■ PROBLEM: Collect every line of the data below that contains the word "larger", with case counting.

====== SUPPLIED RECORDS ======

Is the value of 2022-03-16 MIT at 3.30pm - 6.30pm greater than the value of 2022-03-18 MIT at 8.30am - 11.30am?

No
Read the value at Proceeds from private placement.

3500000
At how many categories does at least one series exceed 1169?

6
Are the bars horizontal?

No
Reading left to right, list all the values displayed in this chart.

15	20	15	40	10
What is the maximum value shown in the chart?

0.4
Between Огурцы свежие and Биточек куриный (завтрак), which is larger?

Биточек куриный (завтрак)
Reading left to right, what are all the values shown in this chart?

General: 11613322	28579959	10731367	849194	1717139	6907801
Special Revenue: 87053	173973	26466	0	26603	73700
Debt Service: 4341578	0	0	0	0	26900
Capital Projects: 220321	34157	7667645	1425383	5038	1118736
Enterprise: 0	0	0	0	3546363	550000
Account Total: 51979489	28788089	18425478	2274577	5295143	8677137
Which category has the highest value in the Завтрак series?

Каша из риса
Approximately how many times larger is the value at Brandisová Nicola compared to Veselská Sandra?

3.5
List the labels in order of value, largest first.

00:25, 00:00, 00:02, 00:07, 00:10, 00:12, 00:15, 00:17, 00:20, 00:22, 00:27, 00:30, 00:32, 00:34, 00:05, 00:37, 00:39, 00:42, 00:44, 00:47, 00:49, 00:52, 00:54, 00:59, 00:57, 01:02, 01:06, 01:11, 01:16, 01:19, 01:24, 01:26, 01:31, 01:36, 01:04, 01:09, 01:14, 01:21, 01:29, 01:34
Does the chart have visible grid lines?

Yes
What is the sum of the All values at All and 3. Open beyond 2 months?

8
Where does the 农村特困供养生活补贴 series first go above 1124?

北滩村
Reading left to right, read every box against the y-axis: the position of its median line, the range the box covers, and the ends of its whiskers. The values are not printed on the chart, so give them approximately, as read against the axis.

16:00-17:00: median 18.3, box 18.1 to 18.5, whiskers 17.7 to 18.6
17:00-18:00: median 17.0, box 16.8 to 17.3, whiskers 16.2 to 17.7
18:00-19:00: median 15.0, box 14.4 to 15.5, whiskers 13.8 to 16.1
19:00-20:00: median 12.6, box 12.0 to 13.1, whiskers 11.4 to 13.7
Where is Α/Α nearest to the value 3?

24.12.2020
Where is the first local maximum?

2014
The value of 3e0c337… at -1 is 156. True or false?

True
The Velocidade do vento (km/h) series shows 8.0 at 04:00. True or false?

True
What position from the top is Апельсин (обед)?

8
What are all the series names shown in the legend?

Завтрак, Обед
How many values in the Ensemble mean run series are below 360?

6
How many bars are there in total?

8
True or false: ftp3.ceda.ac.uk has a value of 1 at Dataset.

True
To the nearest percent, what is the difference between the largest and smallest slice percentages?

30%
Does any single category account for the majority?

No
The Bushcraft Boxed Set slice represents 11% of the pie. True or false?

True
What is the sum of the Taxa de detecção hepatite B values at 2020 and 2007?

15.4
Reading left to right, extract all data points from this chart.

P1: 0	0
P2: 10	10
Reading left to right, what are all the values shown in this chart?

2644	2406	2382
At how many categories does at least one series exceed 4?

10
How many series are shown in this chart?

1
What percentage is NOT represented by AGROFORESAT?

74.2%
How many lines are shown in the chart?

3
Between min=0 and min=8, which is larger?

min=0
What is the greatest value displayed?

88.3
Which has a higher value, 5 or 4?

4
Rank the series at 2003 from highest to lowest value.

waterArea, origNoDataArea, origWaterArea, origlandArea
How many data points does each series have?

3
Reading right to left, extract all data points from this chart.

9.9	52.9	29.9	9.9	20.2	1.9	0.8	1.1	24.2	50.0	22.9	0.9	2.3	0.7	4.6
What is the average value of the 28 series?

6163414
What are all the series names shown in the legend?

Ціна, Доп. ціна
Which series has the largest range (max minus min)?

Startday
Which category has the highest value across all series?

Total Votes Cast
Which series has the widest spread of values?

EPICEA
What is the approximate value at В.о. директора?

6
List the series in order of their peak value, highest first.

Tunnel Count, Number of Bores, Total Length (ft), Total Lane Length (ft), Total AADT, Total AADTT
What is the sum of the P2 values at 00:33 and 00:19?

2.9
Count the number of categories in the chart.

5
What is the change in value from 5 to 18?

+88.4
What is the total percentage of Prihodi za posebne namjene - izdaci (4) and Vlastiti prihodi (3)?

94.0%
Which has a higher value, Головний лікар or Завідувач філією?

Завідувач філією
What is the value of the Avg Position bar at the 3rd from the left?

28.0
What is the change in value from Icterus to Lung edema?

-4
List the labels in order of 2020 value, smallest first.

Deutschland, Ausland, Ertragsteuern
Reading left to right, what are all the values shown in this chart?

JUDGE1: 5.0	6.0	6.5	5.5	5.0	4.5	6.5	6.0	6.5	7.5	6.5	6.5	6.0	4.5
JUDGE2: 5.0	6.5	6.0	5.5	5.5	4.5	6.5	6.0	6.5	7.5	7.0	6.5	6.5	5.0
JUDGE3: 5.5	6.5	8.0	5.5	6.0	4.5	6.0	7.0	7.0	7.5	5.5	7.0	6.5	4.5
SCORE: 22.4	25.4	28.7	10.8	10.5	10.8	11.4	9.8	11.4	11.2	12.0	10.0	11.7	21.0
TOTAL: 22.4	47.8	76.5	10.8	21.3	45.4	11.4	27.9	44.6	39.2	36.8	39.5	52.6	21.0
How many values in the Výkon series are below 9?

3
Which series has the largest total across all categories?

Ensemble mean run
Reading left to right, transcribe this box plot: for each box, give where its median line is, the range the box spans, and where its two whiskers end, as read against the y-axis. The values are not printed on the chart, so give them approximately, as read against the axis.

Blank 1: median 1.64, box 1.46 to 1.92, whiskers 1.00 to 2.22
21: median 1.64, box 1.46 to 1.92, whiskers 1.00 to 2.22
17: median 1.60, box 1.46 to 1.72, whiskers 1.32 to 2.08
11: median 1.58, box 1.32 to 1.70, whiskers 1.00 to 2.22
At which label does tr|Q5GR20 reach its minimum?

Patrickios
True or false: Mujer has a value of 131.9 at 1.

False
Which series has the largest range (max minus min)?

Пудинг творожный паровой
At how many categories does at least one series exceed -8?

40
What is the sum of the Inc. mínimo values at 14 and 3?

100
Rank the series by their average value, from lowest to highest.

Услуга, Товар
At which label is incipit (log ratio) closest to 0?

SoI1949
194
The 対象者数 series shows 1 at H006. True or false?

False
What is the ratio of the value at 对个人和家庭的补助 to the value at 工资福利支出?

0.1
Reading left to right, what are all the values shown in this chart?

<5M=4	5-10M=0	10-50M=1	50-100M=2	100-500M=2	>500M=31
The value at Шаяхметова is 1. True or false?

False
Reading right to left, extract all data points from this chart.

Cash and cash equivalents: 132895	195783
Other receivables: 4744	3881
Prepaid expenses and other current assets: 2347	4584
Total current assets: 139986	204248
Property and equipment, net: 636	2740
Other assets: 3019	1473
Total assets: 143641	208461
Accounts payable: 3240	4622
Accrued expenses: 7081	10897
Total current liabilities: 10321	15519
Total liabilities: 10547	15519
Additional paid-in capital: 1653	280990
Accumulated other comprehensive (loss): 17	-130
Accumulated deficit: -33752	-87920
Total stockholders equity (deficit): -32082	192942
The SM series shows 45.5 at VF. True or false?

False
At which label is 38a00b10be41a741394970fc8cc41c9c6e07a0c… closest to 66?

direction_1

======

■ FINAL ANSWER:
Between Огурцы свежие and Биточек куриный (завтрак), which is larger?
Approximately how many times larger is the value at Brandisová Nicola compared to Veselská Sandra?
Between min=0 and min=8, which is larger?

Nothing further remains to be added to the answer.